Prise d'une fascination qu'elle ne peut pas contenir, elle lui adresse une lettre, qui deviendra un livre, Lettre à l'hermite autrichien (La Table ronde, 1989). Bernhard meurt peu avant la publication et Gemma Salem entreprend, depuis Vienne même, de faire vivre son héritage littéraire et intellectuel. L'auteur est à l'époque peu apprécié de ses concitoyens en raison de ses prises de parole volontairement provocatrices et incendiaires. Le roman L'artiste (La Table ronde, 1991) et le récit Thomas Bernhard et les siens (La Table ronde, 1993) viendront compléter cet effort de réhabilitation, parachevé par Où sont ceux que ton cœur aime.

Comme elle le souhaitait, Gemma Salem est enterrée dans le cimetière de Grinzing, non loin de Thomas Bernhard, qu'elle se destinait à rejoindre depuis trente ans. Son éditrice chez Arléa, Anne Bourguignon, lui rend hommage dans un communiqué : "Elle me semblait fragile, son cœur débordait de toutes parts.
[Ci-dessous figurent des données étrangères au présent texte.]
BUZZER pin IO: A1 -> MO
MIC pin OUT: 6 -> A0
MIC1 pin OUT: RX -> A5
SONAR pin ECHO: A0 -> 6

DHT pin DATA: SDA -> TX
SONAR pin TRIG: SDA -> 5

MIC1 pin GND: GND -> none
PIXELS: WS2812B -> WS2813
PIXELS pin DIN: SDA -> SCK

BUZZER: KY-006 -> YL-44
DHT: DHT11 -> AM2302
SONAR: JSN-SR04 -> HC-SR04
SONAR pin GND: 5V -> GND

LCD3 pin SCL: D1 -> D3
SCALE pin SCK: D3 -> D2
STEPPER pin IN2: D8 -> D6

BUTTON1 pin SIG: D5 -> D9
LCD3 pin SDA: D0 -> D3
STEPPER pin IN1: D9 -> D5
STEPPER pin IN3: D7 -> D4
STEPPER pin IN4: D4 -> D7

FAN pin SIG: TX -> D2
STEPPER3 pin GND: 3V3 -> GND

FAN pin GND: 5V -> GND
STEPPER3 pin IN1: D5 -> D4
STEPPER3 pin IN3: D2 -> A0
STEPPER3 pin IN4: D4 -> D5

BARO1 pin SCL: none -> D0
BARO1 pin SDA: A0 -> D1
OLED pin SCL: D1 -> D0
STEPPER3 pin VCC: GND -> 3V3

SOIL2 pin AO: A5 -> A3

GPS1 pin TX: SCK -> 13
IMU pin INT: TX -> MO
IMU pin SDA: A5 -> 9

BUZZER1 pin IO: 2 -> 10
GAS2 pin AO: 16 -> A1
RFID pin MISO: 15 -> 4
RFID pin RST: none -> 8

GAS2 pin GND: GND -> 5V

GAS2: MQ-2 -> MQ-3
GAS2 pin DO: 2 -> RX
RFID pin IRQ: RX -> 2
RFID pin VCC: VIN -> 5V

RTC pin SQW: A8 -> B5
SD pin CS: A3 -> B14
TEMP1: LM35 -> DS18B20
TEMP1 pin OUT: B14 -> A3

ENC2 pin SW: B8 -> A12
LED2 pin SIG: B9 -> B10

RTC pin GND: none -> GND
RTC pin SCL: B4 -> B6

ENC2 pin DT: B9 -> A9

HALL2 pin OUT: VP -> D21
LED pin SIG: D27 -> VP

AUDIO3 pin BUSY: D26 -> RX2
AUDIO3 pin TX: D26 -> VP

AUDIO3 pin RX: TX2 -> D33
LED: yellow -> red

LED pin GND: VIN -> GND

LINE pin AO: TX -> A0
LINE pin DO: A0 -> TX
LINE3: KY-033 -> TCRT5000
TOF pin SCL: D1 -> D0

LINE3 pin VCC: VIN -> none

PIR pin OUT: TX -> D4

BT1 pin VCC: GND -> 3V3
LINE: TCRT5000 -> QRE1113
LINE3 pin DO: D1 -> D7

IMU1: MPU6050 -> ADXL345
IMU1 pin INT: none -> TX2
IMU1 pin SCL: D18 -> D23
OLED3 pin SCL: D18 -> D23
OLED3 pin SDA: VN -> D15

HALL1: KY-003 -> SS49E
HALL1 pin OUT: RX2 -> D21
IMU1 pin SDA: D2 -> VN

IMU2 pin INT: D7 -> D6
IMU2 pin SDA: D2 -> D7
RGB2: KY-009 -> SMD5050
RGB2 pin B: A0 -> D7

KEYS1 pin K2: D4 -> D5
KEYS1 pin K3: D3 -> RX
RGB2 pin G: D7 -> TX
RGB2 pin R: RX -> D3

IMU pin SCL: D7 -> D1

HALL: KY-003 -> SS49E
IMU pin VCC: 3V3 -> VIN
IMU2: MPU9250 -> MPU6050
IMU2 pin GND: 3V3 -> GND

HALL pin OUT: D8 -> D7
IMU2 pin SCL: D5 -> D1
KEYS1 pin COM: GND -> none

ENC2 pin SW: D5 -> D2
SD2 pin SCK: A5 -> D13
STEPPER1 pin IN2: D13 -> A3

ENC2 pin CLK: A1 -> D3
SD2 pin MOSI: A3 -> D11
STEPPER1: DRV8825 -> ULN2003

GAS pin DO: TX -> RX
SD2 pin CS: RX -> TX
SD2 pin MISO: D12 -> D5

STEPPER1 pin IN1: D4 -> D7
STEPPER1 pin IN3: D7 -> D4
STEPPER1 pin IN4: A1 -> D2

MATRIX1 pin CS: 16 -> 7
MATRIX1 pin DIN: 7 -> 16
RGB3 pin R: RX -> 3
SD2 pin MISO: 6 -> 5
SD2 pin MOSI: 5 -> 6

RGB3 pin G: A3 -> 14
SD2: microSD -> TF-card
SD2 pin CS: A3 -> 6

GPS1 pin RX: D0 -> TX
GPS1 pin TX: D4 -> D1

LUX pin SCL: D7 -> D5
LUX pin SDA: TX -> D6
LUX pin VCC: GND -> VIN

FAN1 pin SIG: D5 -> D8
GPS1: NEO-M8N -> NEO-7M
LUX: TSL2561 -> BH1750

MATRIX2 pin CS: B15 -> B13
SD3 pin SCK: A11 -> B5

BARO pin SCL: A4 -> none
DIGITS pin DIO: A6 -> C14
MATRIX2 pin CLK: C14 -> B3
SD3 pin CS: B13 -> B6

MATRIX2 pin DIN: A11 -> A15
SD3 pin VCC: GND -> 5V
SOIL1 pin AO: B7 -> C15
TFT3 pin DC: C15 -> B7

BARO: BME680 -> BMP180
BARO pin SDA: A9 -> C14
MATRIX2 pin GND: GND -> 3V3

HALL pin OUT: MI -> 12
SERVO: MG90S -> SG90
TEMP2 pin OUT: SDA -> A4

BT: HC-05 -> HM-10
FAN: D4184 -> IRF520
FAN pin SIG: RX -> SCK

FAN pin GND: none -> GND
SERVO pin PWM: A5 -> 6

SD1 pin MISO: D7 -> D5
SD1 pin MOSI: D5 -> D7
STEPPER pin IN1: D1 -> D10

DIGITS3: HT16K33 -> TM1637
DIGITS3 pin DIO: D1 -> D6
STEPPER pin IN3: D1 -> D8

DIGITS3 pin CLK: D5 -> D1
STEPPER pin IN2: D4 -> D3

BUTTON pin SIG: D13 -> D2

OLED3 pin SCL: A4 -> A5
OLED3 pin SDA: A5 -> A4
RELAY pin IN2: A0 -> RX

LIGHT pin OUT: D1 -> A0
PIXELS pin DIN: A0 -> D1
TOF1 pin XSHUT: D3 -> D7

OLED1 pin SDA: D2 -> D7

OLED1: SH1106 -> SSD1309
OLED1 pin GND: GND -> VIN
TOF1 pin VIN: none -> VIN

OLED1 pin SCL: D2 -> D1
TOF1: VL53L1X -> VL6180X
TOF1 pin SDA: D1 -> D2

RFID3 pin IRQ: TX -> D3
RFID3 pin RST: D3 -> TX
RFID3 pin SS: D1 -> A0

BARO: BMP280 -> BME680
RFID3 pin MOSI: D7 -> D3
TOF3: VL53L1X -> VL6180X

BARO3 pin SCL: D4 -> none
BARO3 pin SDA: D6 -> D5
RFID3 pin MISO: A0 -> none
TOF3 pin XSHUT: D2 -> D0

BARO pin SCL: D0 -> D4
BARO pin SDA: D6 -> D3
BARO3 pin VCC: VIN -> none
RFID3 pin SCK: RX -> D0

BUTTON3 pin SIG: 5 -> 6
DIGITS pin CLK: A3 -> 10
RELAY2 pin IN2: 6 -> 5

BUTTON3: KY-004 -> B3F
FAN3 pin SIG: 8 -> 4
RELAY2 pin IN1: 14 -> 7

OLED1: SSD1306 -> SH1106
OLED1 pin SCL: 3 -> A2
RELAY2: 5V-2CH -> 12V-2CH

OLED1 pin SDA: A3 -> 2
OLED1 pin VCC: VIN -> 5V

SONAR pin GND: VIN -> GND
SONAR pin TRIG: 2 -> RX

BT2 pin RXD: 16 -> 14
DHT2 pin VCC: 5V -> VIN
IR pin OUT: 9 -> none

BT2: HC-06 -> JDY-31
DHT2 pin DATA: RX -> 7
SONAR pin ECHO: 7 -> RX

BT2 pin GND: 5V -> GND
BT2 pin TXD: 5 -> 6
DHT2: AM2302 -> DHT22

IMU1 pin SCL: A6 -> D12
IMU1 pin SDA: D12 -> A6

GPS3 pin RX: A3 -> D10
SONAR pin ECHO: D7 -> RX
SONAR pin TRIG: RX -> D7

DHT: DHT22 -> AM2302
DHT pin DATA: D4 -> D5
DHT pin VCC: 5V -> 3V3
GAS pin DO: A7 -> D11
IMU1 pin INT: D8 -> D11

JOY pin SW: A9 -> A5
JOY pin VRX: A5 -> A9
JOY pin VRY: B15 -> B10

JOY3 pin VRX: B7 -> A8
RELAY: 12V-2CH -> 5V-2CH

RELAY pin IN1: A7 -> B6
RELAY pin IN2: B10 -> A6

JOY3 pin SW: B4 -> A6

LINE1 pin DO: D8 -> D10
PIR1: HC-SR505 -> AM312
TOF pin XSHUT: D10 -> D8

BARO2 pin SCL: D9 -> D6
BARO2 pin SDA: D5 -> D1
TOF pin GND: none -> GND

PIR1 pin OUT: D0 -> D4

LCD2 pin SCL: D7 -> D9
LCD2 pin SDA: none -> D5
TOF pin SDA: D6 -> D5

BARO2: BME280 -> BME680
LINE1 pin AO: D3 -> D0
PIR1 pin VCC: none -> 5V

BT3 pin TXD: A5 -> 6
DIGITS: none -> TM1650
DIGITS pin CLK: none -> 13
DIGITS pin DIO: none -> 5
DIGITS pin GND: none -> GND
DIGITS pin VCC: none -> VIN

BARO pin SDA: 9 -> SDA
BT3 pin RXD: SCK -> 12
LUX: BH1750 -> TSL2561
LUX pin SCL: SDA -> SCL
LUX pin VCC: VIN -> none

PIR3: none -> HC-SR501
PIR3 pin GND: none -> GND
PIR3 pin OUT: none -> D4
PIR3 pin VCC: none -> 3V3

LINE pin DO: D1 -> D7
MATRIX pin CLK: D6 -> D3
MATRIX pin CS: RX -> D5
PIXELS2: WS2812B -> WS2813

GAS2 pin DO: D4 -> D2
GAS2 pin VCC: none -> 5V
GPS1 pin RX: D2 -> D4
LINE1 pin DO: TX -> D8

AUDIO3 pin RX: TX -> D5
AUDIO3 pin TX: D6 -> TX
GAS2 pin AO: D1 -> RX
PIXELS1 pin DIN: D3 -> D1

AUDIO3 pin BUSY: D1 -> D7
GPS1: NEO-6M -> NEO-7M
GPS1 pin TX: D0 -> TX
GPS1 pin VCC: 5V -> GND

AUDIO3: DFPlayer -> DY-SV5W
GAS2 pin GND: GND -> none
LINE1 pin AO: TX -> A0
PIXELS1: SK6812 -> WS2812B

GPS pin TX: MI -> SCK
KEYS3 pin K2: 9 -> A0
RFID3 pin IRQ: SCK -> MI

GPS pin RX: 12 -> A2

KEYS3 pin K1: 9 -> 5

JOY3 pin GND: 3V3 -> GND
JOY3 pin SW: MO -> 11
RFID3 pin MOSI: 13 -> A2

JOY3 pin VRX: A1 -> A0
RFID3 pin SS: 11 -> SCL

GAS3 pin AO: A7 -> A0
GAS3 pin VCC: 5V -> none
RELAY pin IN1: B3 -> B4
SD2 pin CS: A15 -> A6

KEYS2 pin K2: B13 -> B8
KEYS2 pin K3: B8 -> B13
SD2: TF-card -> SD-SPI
Une enfant toujours étonnée de n'être pas assez aimée. Fière de n'être pas sage, triste de n'être pas comprise, accablée par ses erreurs, triomphante par ses joies. Un rire. Une solitaire entourée d'amis. Un petit typhon dans le monde de l'âme. Elle venait tout remuer, tout bouleverser. Elle voulait créer la vie et la voulait plus grande. Elle la chérissait."